A critical and concrete financial disincentive, brought up by walterbell, is the 2022 Section 174 tax changes. These changes mandate that non-US software engineering (R&D) expenses be depreciated over 15 years, compared to 5 years for US-based R&D workers. This has a direct negative impact on a company's cash flow, as they effectively make larger advance tax payments. For startups, particularly those relying on US investors and featured in 'Who is hiring' posts, this cash flow implication can be a decisive factor against hiring overseas R&D talent, even if the nominal salary is lower. The discussion highlighted that even if a foreign engineer costs a third of a US one, the 15-year depreciation can be prohibitive from a cash-flow perspective.

Market Dynamics and Domestic Talent Pool

scarface_74 suggested that the US market itself offers a plentiful supply of remote talent. Companies can hire developers from lower cost-of-living areas within the US (e.g., "MiddleOfNowhere South Dakota") who may work for more competitive salaries without the added complexities of international employment. With a market reportedly "flooded with unemployed 'full stack developers,'" companies find it easier to source 'good enough' talent domestically, especially for common CRUD development roles.

National Security and Government Contracts (CIFUS)

For companies operating in or adjacent to sensitive sectors, registeredcorn introduced the role of the Committee on Foreign Investment in the United States (CIFUS). If a company deals with critical technologies, infrastructure, or sensitive data, having a significant portion of its workforce, particularly in influential roles, composed of foreign nationals could trigger CIFUS oversight. Even if not immediately applicable, many CEOs might prefer to keep their options open for future government contracts, which could be jeopardized by a heavily international workforce, thus favoring US-only hires to avoid exhaustive bureaucracy related to national security.

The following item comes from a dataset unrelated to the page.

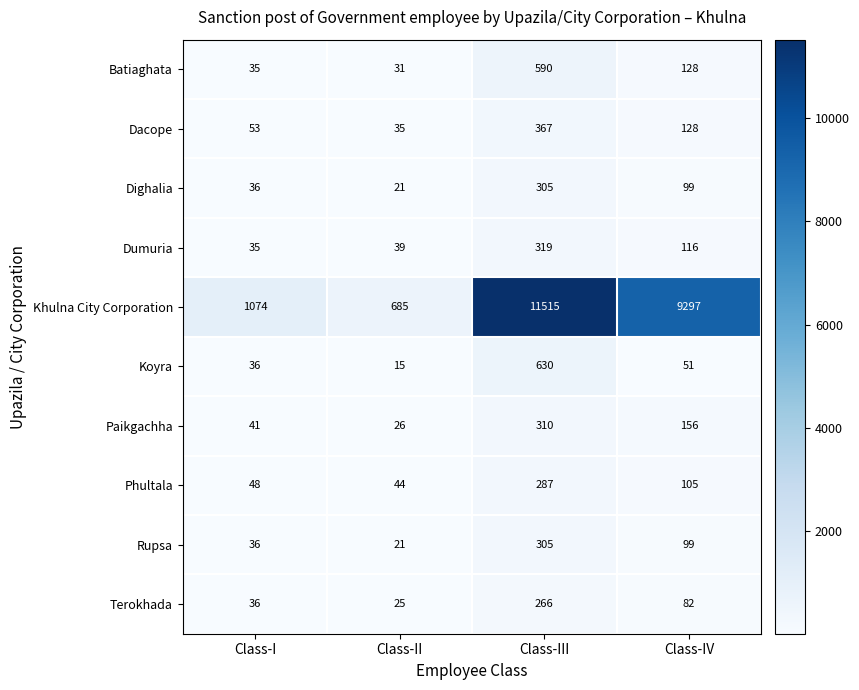

The value of Paikgachha at Class-III is 310. True or false?

True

Practical Considerations: Time Zones

Simple logistical challenges like time zone differences, mentioned by jamesgill and FajitaNachos, continue to be a factor, making synchronous collaboration more difficult with globally dispersed teams.

Workarounds and Their Viability

The discussion also explored potential workarounds:

  • B2B Contracting: Commenter quacksilver shared a personal setup: operating as a foreign corporation and engaging with US companies on a B2B outsourcing basis. This involves obtaining an EIN, filing forms like W-8BEN-E, 1120-F, and 8833. This structure avoids employee status and associated rights but provides flexibility. However, csomar cautioned that such arrangements could be deemed 'disguised employment' and might not be legal in many jurisdictions, even if both parties were in the same country. sbacic countered that 'disguised employment' has specific criteria and that freelancing can be compliant.
  • Outsourcing Firms/EORs: As thuanao noted, hiring through outsourcing firms or Employer of Record (EOR) services is common, even among startups. The US company pays the firm, which then handles the employment of the international worker. However, this adds a layer of cost and complexity, and as csomar implied with Deel, it might be a stopgap before realizing the need for a proper foreign entity for long-term, scalable hiring.

Broader Trends

TheCapeGreek suggested that the initial "remote hype" from the COVID era has subsided, and political winds might be shifting towards favoring local hires, with some regulations potentially tightening to prioritize local employment before contracting abroad. This sentiment is echoed in the UK and parts of the EU, though the EU is sometimes seen as more timezone-aligned rather than strictly regional.

In conclusion, the move towards 'US-only' remote hiring is driven by a confluence of heightened legal scrutiny, significant tax disincentives, national security considerations, a readily available domestic talent pool, and persistent logistical challenges. While workarounds exist, they carry their own risks and costs, pushing many US companies towards the simpler, albeit more restrictive, path of hiring within their own borders.